EXERCISE INSTRUCTIONS — Update the material below by changing "LEAVE A COMMENT" to "ADD A COMMENT" wherever it occurs, leaving every other line as it is. Give back only the text, without the pictures.

---

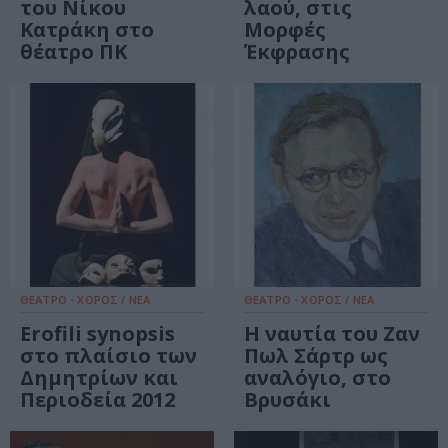
του Νίκου
λαού, στις
Κατράκη στο
Μορφές
θέατρο ΠΚ
Έκφρασης
ΘΕΑΤΡΟ - ΧΟΡΟΣ / ΝΕΑ
ΘΕΑΤΡΟ - ΧΟΡΟΣ / ΝΕΑ
Εrofili synopsis
Η ναυτία του Ζαν
στο πλαίσιο των
Πωλ Σάρτρ ως
Δημητρίων και
αναλόγιο, στο
Περιοδεία 2012
Βρυσάκι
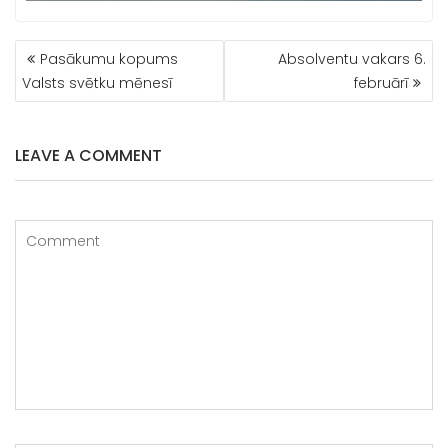
ZIŅU
Pasākumu kopums
Absolventu vakars 6.
IZVĒLNE
Valsts svētku mēnesī
februārī
LEAVE A COMMENT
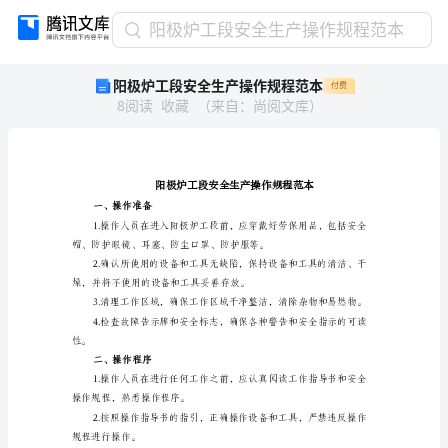
阳
阳极炉工段安全生产操作规程范本
极
阳极炉工段安全生产操作规程范本
付费
炉
8
阅读
收藏
（
来自
：
尚阅文库
）
工
段
安
全
生
产
一、操作准备
操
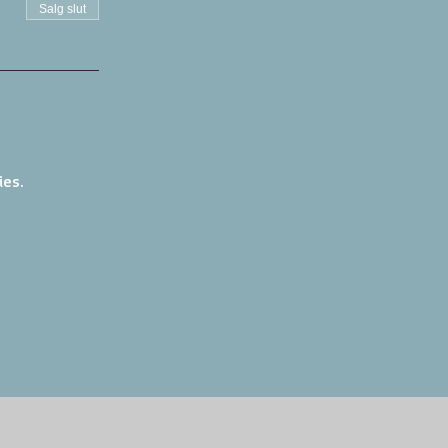
Salg slut
ies.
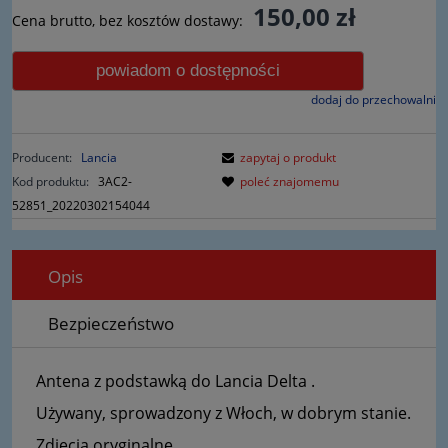
150,00 zł
Cena brutto, bez kosztów dostawy:
powiadom o dostępności
dodaj do przechowalni
Producent:
Lancia
zapytaj o produkt
Kod produktu:
3AC2-
poleć znajomemu
52851_20220302154044
Opis
Bezpieczeństwo
Antena z podstawką do Lancia Delta .
Używany, sprowadzony z Włoch, w dobrym stanie.
Zdjęcia oryginalne.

---

FINAL ANSWER —
του Νίκου
λαού, στις
Κατράκη στο
Μορφές
θέατρο ΠΚ
Έκφρασης
ΘΕΑΤΡΟ - ΧΟΡΟΣ / ΝΕΑ
ΘΕΑΤΡΟ - ΧΟΡΟΣ / ΝΕΑ
Εrofili synopsis
Η ναυτία του Ζαν
στο πλαίσιο των
Πωλ Σάρτρ ως
Δημητρίων και
αναλόγιο, στο
Περιοδεία 2012
Βρυσάκι
ZIŅU
Pasākumu kopums
Absolventu vakars 6.
IZVĒLNE
Valsts svētku mēnesī
februārī
ADD A COMMENT
阳
阳极炉工段安全生产操作规程范本
极
阳极炉工段安全生产操作规程范本
付费
炉
8
阅读
收藏
（
来自
：
尚阅文库
）
工
段
安
全
生
产
一、操作准备
操
Salg slut
ies.
150,00 zł
Cena brutto, bez kosztów dostawy:
powiadom o dostępności
dodaj do przechowalni
Producent:
Lancia
zapytaj o produkt
Kod produktu:
3AC2-
poleć znajomemu
52851_20220302154044
Opis
Bezpieczeństwo
Antena z podstawką do Lancia Delta .
Używany, sprowadzony z Włoch, w dobrym stanie.
Zdjęcia oryginalne.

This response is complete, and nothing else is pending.